● **WORK INSTRUCTIONS**: Turn every line of the data below into a numbered list, leaving out the blank lines.

● **RECORDS FOR THIS TASK**:

----------------

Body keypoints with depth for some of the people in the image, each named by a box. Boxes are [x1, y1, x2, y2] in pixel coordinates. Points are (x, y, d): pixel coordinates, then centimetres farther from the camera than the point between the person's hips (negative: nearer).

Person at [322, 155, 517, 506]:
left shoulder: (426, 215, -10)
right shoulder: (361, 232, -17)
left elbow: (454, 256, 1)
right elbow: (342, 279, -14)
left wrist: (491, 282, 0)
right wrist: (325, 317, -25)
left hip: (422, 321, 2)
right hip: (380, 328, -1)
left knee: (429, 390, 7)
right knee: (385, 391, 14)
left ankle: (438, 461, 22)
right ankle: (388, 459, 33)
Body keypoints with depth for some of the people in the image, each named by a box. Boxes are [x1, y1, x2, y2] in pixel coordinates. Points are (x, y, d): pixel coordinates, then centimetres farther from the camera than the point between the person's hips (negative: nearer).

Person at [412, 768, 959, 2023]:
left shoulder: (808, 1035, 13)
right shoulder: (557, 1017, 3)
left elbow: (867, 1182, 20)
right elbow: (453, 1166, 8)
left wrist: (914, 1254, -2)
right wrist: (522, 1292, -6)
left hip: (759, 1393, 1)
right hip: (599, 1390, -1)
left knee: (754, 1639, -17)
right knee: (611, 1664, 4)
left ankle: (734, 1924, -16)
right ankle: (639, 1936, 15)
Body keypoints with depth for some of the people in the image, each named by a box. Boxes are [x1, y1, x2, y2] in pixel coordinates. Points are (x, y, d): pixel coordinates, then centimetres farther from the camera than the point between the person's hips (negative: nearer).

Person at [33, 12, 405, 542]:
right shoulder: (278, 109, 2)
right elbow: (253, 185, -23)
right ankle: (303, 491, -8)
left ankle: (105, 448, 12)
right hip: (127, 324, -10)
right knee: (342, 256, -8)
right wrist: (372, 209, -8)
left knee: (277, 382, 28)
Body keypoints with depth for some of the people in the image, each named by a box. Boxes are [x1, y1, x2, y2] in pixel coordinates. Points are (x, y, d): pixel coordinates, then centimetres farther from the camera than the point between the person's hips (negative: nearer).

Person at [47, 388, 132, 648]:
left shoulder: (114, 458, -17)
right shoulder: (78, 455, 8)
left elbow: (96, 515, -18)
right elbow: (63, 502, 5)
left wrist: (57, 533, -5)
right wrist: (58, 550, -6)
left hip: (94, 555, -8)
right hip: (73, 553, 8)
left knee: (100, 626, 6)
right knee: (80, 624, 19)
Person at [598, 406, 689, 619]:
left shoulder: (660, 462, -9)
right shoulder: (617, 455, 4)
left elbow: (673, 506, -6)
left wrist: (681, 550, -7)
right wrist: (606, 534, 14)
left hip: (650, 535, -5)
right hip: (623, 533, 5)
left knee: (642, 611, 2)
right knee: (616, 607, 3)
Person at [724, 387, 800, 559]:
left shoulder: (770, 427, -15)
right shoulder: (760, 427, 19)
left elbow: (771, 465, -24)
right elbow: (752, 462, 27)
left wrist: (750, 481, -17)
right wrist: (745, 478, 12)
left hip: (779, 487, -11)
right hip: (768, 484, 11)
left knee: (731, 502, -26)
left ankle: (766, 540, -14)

----------------

● **RESPONSE AREA**:
1. Body keypoints with depth for some of the people in the image, each named by a box. Boxes are [x1, y1, x2, y2] in pixel coordinates. Points are (x, y, d): pixel coordinates, then centimetres farther from the camera than the point between the person's hips (negative: nearer).
2. Person at [322, 155, 517, 506]:
3. left shoulder: (426, 215, -10)
4. right shoulder: (361, 232, -17)
5. left elbow: (454, 256, 1)
6. right elbow: (342, 279, -14)
7. left wrist: (491, 282, 0)
8. right wrist: (325, 317, -25)
9. left hip: (422, 321, 2)
10. right hip: (380, 328, -1)
11. left knee: (429, 390, 7)
12. right knee: (385, 391, 14)
13. left ankle: (438, 461, 22)
14. right ankle: (388, 459, 33)
15. Body keypoints with depth for some of the people in the image, each named by a box. Boxes are [x1, y1, x2, y2] in pixel coordinates. Points are (x, y, d): pixel coordinates, then centimetres farther from the camera than the point between the person's hips (negative: nearer).
16. Person at [412, 768, 959, 2023]:
17. left shoulder: (808, 1035, 13)
18. right shoulder: (557, 1017, 3)
19. left elbow: (867, 1182, 20)
20. right elbow: (453, 1166, 8)
21. left wrist: (914, 1254, -2)
22. right wrist: (522, 1292, -6)
23. left hip: (759, 1393, 1)
24. right hip: (599, 1390, -1)
25. left knee: (754, 1639, -17)
26. right knee: (611, 1664, 4)
27. left ankle: (734, 1924, -16)
28. right ankle: (639, 1936, 15)
29. Body keypoints with depth for some of the people in the image, each named by a box. Boxes are [x1, y1, x2, y2] in pixel coordinates. Points are (x, y, d): pixel coordinates, then centimetres farther from the camera than the point between the person's hips (negative: nearer).
30. Person at [33, 12, 405, 542]:
31. right shoulder: (278, 109, 2)
32. right elbow: (253, 185, -23)
33. right ankle: (303, 491, -8)
34. left ankle: (105, 448, 12)
35. right hip: (127, 324, -10)
36. right knee: (342, 256, -8)
37. right wrist: (372, 209, -8)
38. left knee: (277, 382, 28)
39. Body keypoints with depth for some of the people in the image, each named by a box. Boxes are [x1, y1, x2, y2] in pixel coordinates. Points are (x, y, d): pixel coordinates, then centimetres farther from the camera than the point between the person's hips (negative: nearer).
40. Person at [47, 388, 132, 648]:
41. left shoulder: (114, 458, -17)
42. right shoulder: (78, 455, 8)
43. left elbow: (96, 515, -18)
44. right elbow: (63, 502, 5)
45. left wrist: (57, 533, -5)
46. right wrist: (58, 550, -6)
47. left hip: (94, 555, -8)
48. right hip: (73, 553, 8)
49. left knee: (100, 626, 6)
50. right knee: (80, 624, 19)
51. Person at [598, 406, 689, 619]:
52. left shoulder: (660, 462, -9)
53. right shoulder: (617, 455, 4)
54. left elbow: (673, 506, -6)
55. left wrist: (681, 550, -7)
56. right wrist: (606, 534, 14)
57. left hip: (650, 535, -5)
58. right hip: (623, 533, 5)
59. left knee: (642, 611, 2)
60. right knee: (616, 607, 3)
61. Person at [724, 387, 800, 559]:
62. left shoulder: (770, 427, -15)
63. right shoulder: (760, 427, 19)
64. left elbow: (771, 465, -24)
65. right elbow: (752, 462, 27)
66. left wrist: (750, 481, -17)
67. right wrist: (745, 478, 12)
68. left hip: (779, 487, -11)
69. right hip: (768, 484, 11)
70. left knee: (731, 502, -26)
71. left ankle: (766, 540, -14)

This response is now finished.